▸ WORK TO COMPLETE: Convert the data below into a JSON list of strings, with one string for each line and no entries for blank lines.

::::

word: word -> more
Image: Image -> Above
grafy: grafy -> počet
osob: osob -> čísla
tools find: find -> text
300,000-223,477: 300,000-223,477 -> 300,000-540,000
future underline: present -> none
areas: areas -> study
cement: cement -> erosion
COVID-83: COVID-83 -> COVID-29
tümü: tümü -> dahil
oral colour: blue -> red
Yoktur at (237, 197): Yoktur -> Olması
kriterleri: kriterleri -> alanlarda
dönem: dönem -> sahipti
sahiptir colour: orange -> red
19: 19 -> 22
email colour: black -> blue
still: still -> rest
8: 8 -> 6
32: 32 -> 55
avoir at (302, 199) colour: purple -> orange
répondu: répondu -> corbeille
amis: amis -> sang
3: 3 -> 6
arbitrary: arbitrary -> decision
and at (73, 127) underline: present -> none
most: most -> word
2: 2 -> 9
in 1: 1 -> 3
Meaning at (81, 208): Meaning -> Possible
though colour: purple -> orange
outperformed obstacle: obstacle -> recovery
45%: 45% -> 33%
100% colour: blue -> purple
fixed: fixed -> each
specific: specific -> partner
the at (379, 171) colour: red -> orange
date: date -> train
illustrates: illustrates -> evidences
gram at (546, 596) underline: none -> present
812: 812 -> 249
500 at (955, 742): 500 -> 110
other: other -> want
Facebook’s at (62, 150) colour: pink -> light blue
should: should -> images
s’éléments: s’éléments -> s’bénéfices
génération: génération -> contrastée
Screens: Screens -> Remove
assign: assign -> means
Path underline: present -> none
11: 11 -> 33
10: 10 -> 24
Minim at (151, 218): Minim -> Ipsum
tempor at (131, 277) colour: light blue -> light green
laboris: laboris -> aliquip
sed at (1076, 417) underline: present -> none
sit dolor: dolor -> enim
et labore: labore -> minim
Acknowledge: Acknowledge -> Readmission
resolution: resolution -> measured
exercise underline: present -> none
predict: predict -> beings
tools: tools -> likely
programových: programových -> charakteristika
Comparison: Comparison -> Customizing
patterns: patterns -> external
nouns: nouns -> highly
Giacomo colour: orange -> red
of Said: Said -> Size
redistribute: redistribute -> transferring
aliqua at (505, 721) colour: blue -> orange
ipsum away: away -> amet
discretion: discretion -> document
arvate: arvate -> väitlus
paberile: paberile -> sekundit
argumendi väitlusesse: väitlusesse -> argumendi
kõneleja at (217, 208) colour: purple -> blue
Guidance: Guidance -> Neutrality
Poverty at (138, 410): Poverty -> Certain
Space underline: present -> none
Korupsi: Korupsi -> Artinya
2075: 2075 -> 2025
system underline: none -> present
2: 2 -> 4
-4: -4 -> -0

::::

▸ TASK RESULT:
[
  "word: word -> more",
  "Image: Image -> Above",
  "grafy: grafy -> počet",
  "osob: osob -> čísla",
  "tools find: find -> text",
  "300,000-223,477: 300,000-223,477 -> 300,000-540,000",
  "future underline: present -> none",
  "areas: areas -> study",
  "cement: cement -> erosion",
  "COVID-83: COVID-83 -> COVID-29",
  "tümü: tümü -> dahil",
  "oral colour: blue -> red",
  "Yoktur at (237, 197): Yoktur -> Olması",
  "kriterleri: kriterleri -> alanlarda",
  "dönem: dönem -> sahipti",
  "sahiptir colour: orange -> red",
  "19: 19 -> 22",
  "email colour: black -> blue",
  "still: still -> rest",
  "8: 8 -> 6",
  "32: 32 -> 55",
  "avoir at (302, 199) colour: purple -> orange",
  "répondu: répondu -> corbeille",
  "amis: amis -> sang",
  "3: 3 -> 6",
  "arbitrary: arbitrary -> decision",
  "and at (73, 127) underline: present -> none",
  "most: most -> word",
  "2: 2 -> 9",
  "in 1: 1 -> 3",
  "Meaning at (81, 208): Meaning -> Possible",
  "though colour: purple -> orange",
  "outperformed obstacle: obstacle -> recovery",
  "45%: 45% -> 33%",
  "100% colour: blue -> purple",
  "fixed: fixed -> each",
  "specific: specific -> partner",
  "the at (379, 171) colour: red -> orange",
  "date: date -> train",
  "illustrates: illustrates -> evidences",
  "gram at (546, 596) underline: none -> present",
  "812: 812 -> 249",
  "500 at (955, 742): 500 -> 110",
  "other: other -> want",
  "Facebook’s at (62, 150) colour: pink -> light blue",
  "should: should -> images",
  "s’éléments: s’éléments -> s’bénéfices",
  "génération: génération -> contrastée",
  "Screens: Screens -> Remove",
  "assign: assign -> means",
  "Path underline: present -> none",
  "11: 11 -> 33",
  "10: 10 -> 24",
  "Minim at (151, 218): Minim -> Ipsum",
  "tempor at (131, 277) colour: light blue -> light green",
  "laboris: laboris -> aliquip",
  "sed at (1076, 417) underline: present -> none",
  "sit dolor: dolor -> enim",
  "et labore: labore -> minim",
  "Acknowledge: Acknowledge -> Readmission",
  "resolution: resolution -> measured",
  "exercise underline: present -> none",
  "predict: predict -> beings",
  "tools: tools -> likely",
  "programových: programových -> charakteristika",
  "Comparison: Comparison -> Customizing",
  "patterns: patterns -> external",
  "nouns: nouns -> highly",
  "Giacomo colour: orange -> red",
  "of Said: Said -> Size",
  "redistribute: redistribute -> transferring",
  "aliqua at (505, 721) colour: blue -> orange",
  "ipsum away: away -> amet",
  "discretion: discretion -> document",
  "arvate: arvate -> väitlus",
  "paberile: paberile -> sekundit",
  "argumendi väitlusesse: väitlusesse -> argumendi",
  "kõneleja at (217, 208) colour: purple -> blue",
  "Guidance: Guidance -> Neutrality",
  "Poverty at (138, 410): Poverty -> Certain",
  "Space underline: present -> none",
  "Korupsi: Korupsi -> Artinya",
  "2075: 2075 -> 2025",
  "system underline: none -> present",
  "2: 2 -> 4",
  "-4: -4 -> -0"
]